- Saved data
□ □ □
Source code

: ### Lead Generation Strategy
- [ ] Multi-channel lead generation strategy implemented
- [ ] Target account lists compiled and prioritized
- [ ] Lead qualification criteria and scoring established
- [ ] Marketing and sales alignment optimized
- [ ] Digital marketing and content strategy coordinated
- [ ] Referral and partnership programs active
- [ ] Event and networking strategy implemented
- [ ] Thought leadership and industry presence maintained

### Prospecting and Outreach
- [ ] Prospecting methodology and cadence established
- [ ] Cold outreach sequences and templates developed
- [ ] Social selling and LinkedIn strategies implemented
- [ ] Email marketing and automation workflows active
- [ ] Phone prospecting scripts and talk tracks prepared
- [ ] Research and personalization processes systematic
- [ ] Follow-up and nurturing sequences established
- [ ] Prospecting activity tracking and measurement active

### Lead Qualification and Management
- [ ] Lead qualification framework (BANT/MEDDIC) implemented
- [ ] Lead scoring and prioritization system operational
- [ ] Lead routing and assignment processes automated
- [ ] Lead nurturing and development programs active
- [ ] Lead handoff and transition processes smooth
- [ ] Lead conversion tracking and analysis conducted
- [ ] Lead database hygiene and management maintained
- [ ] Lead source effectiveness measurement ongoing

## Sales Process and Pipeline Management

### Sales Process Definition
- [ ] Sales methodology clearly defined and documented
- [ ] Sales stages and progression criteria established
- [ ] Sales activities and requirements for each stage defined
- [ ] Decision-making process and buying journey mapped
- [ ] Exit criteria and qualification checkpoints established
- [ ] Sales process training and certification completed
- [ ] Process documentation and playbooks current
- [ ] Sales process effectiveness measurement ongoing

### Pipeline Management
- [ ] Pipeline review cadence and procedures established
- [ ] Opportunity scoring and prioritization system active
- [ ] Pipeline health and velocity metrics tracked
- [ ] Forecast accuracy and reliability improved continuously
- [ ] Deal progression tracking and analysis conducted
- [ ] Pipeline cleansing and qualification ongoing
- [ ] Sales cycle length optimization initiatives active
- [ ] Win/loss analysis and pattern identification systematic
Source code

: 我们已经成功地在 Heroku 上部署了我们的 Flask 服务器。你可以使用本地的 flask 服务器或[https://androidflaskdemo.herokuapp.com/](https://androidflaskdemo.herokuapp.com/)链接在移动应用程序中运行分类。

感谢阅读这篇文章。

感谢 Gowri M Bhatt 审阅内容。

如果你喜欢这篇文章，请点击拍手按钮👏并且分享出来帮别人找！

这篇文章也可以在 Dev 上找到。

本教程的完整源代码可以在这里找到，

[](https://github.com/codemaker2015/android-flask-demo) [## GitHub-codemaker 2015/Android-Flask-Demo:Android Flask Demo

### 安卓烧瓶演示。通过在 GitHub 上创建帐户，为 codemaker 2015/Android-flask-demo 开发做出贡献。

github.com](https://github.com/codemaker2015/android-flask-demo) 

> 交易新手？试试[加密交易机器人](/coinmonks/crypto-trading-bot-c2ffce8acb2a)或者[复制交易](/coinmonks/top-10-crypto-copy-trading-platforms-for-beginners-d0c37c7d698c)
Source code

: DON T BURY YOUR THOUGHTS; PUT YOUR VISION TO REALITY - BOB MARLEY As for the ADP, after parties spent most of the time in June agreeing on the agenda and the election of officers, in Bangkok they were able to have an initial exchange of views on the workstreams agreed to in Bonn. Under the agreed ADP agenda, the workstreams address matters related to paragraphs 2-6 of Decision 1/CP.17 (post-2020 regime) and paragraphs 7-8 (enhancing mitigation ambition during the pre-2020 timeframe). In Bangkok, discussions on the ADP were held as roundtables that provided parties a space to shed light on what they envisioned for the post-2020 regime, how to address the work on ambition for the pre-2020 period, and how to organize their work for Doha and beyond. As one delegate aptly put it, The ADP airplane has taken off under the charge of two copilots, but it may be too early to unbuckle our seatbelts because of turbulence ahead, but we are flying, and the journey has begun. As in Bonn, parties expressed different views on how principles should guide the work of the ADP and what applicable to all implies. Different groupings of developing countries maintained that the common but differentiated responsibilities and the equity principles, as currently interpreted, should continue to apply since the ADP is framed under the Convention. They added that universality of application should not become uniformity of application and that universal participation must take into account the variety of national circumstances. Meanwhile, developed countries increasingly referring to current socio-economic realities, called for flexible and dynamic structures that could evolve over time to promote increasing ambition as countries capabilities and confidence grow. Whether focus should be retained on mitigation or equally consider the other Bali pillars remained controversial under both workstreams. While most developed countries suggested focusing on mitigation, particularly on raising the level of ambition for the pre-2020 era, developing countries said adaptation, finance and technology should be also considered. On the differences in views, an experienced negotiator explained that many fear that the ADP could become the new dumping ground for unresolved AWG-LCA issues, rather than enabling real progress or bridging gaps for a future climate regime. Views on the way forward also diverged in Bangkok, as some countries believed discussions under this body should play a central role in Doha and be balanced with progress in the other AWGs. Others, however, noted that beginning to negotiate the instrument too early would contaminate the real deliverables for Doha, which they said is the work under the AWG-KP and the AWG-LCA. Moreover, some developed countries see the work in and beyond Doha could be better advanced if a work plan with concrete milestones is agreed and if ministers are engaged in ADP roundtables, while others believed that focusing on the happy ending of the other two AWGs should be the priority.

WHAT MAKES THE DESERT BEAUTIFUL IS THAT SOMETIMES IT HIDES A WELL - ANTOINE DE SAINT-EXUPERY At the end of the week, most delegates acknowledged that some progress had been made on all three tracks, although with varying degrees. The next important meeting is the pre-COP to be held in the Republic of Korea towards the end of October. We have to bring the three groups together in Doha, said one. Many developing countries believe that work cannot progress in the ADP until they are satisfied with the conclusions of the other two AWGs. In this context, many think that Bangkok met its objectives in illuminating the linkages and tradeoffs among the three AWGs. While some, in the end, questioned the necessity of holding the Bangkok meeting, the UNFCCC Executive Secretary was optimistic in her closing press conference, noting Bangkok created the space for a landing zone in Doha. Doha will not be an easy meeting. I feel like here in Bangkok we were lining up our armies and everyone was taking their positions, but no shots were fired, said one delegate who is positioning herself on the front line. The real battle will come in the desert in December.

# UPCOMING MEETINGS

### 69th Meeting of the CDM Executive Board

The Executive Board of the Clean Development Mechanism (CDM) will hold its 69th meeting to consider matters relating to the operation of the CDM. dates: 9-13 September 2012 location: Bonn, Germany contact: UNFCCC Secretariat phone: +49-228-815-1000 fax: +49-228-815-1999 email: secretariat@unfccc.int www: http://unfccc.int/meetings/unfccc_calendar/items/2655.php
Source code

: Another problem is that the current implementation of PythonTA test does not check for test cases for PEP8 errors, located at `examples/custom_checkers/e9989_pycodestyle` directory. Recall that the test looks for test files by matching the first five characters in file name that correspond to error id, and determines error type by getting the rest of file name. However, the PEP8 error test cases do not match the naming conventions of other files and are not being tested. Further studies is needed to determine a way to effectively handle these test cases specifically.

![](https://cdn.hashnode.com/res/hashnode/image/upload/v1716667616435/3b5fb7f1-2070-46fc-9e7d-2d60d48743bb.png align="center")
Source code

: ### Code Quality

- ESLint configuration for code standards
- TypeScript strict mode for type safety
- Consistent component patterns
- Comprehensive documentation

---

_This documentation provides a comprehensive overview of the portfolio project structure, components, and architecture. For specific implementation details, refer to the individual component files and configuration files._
□ □ □
- Task to carry out
Rewrite every line of the entries above as one numbered list, leaving out the blank lines.

- Result of this exercise
1. Source code
2. : ### Lead Generation Strategy
3. - [ ] Multi-channel lead generation strategy implemented
4. - [ ] Target account lists compiled and prioritized
5. - [ ] Lead qualification criteria and scoring established
6. - [ ] Marketing and sales alignment optimized
7. - [ ] Digital marketing and content strategy coordinated
8. - [ ] Referral and partnership programs active
9. - [ ] Event and networking strategy implemented
10. - [ ] Thought leadership and industry presence maintained
11. ### Prospecting and Outreach
12. - [ ] Prospecting methodology and cadence established
13. - [ ] Cold outreach sequences and templates developed
14. - [ ] Social selling and LinkedIn strategies implemented
15. - [ ] Email marketing and automation workflows active
16. - [ ] Phone prospecting scripts and talk tracks prepared
17. - [ ] Research and personalization processes systematic
18. - [ ] Follow-up and nurturing sequences established
19. - [ ] Prospecting activity tracking and measurement active
20. ### Lead Qualification and Management
21. - [ ] Lead qualification framework (BANT/MEDDIC) implemented
22. - [ ] Lead scoring and prioritization system operational
23. - [ ] Lead routing and assignment processes automated
24. - [ ] Lead nurturing and development programs active
25. - [ ] Lead handoff and transition processes smooth
26. - [ ] Lead conversion tracking and analysis conducted
27. - [ ] Lead database hygiene and management maintained
28. - [ ] Lead source effectiveness measurement ongoing
29. ## Sales Process and Pipeline Management
30. ### Sales Process Definition
31. - [ ] Sales methodology clearly defined and documented
32. - [ ] Sales stages and progression criteria established
33. - [ ] Sales activities and requirements for each stage defined
34. - [ ] Decision-making process and buying journey mapped
35. - [ ] Exit criteria and qualification checkpoints established
36. - [ ] Sales process training and certification completed
37. - [ ] Process documentation and playbooks current
38. - [ ] Sales process effectiveness measurement ongoing
39. ### Pipeline Management
40. - [ ] Pipeline review cadence and procedures established
41. - [ ] Opportunity scoring and prioritization system active
42. - [ ] Pipeline health and velocity metrics tracked
43. - [ ] Forecast accuracy and reliability improved continuously
44. - [ ] Deal progression tracking and analysis conducted
45. - [ ] Pipeline cleansing and qualification ongoing
46. - [ ] Sales cycle length optimization initiatives active
47. - [ ] Win/loss analysis and pattern identification systematic
48. Source code
49. : 我们已经成功地在 Heroku 上部署了我们的 Flask 服务器。你可以使用本地的 flask 服务器或[https://androidflaskdemo.herokuapp.com/](https://androidflaskdemo.herokuapp.com/)链接在移动应用程序中运行分类。
50. 感谢阅读这篇文章。
51. 感谢 Gowri M Bhatt 审阅内容。
52. 如果你喜欢这篇文章，请点击拍手按钮👏并且分享出来帮别人找！
53. 这篇文章也可以在 Dev 上找到。
54. 本教程的完整源代码可以在这里找到，
55. [](https://github.com/codemaker2015/android-flask-demo) [## GitHub-codemaker 2015/Android-Flask-Demo:Android Flask Demo
56. ### 安卓烧瓶演示。通过在 GitHub 上创建帐户，为 codemaker 2015/Android-flask-demo 开发做出贡献。
57. github.com](https://github.com/codemaker2015/android-flask-demo) 
58. > 交易新手？试试[加密交易机器人](/coinmonks/crypto-trading-bot-c2ffce8acb2a)或者[复制交易](/coinmonks/top-10-crypto-copy-trading-platforms-for-beginners-d0c37c7d698c)
59. Source code
60. : DON T BURY YOUR THOUGHTS; PUT YOUR VISION TO REALITY - BOB MARLEY As for the ADP, after parties spent most of the time in June agreeing on the agenda and the election of officers, in Bangkok they were able to have an initial exchange of views on the workstreams agreed to in Bonn. Under the agreed ADP agenda, the workstreams address matters related to paragraphs 2-6 of Decision 1/CP.17 (post-2020 regime) and paragraphs 7-8 (enhancing mitigation ambition during the pre-2020 timeframe). In Bangkok, discussions on the ADP were held as roundtables that provided parties a space to shed light on what they envisioned for the post-2020 regime, how to address the work on ambition for the pre-2020 period, and how to organize their work for Doha and beyond. As one delegate aptly put it, The ADP airplane has taken off under the charge of two copilots, but it may be too early to unbuckle our seatbelts because of turbulence ahead, but we are flying, and the journey has begun. As in Bonn, parties expressed different views on how principles should guide the work of the ADP and what applicable to all implies. Different groupings of developing countries maintained that the common but differentiated responsibilities and the equity principles, as currently interpreted, should continue to apply since the ADP is framed under the Convention. They added that universality of application should not become uniformity of application and that universal participation must take into account the variety of national circumstances. Meanwhile, developed countries increasingly referring to current socio-economic realities, called for flexible and dynamic structures that could evolve over time to promote increasing ambition as countries capabilities and confidence grow. Whether focus should be retained on mitigation or equally consider the other Bali pillars remained controversial under both workstreams. While most developed countries suggested focusing on mitigation, particularly on raising the level of ambition for the pre-2020 era, developing countries said adaptation, finance and technology should be also considered. On the differences in views, an experienced negotiator explained that many fear that the ADP could become the new dumping ground for unresolved AWG-LCA issues, rather than enabling real progress or bridging gaps for a future climate regime. Views on the way forward also diverged in Bangkok, as some countries believed discussions under this body should play a central role in Doha and be balanced with progress in the other AWGs. Others, however, noted that beginning to negotiate the instrument too early would contaminate the real deliverables for Doha, which they said is the work under the AWG-KP and the AWG-LCA. Moreover, some developed countries see the work in and beyond Doha could be better advanced if a work plan with concrete milestones is agreed and if ministers are engaged in ADP roundtables, while others believed that focusing on the happy ending of the other two AWGs should be the priority.
61. WHAT MAKES THE DESERT BEAUTIFUL IS THAT SOMETIMES IT HIDES A WELL - ANTOINE DE SAINT-EXUPERY At the end of the week, most delegates acknowledged that some progress had been made on all three tracks, although with varying degrees. The next important meeting is the pre-COP to be held in the Republic of Korea towards the end of October. We have to bring the three groups together in Doha, said one. Many developing countries believe that work cannot progress in the ADP until they are satisfied with the conclusions of the other two AWGs. In this context, many think that Bangkok met its objectives in illuminating the linkages and tradeoffs among the three AWGs. While some, in the end, questioned the necessity of holding the Bangkok meeting, the UNFCCC Executive Secretary was optimistic in her closing press conference, noting Bangkok created the space for a landing zone in Doha. Doha will not be an easy meeting. I feel like here in Bangkok we were lining up our armies and everyone was taking their positions, but no shots were fired, said one delegate who is positioning herself on the front line. The real battle will come in the desert in December.
62. # UPCOMING MEETINGS
63. ### 69th Meeting of the CDM Executive Board
64. The Executive Board of the Clean Development Mechanism (CDM) will hold its 69th meeting to consider matters relating to the operation of the CDM. dates: 9-13 September 2012 location: Bonn, Germany contact: UNFCCC Secretariat phone: +49-228-815-1000 fax: +49-228-815-1999 email: secretariat@unfccc.int www: http://unfccc.int/meetings/unfccc_calendar/items/2655.php
65. Source code
66. : Another problem is that the current implementation of PythonTA test does not check for test cases for PEP8 errors, located at `examples/custom_checkers/e9989_pycodestyle` directory. Recall that the test looks for test files by matching the first five characters in file name that correspond to error id, and determines error type by getting the rest of file name. However, the PEP8 error test cases do not match the naming conventions of other files and are not being tested. Further studies is needed to determine a way to effectively handle these test cases specifically.
67. ![](https://cdn.hashnode.com/res/hashnode/image/upload/v1716667616435/3b5fb7f1-2070-46fc-9e7d-2d60d48743bb.png align="center")
68. Source code
69. : ### Code Quality
70. - ESLint configuration for code standards
71. - TypeScript strict mode for type safety
72. - Consistent component patterns
73. - Comprehensive documentation
74. ---
75. _This documentation provides a comprehensive overview of the portfolio project structure, components, and architecture. For specific implementation details, refer to the individual component files and configuration files._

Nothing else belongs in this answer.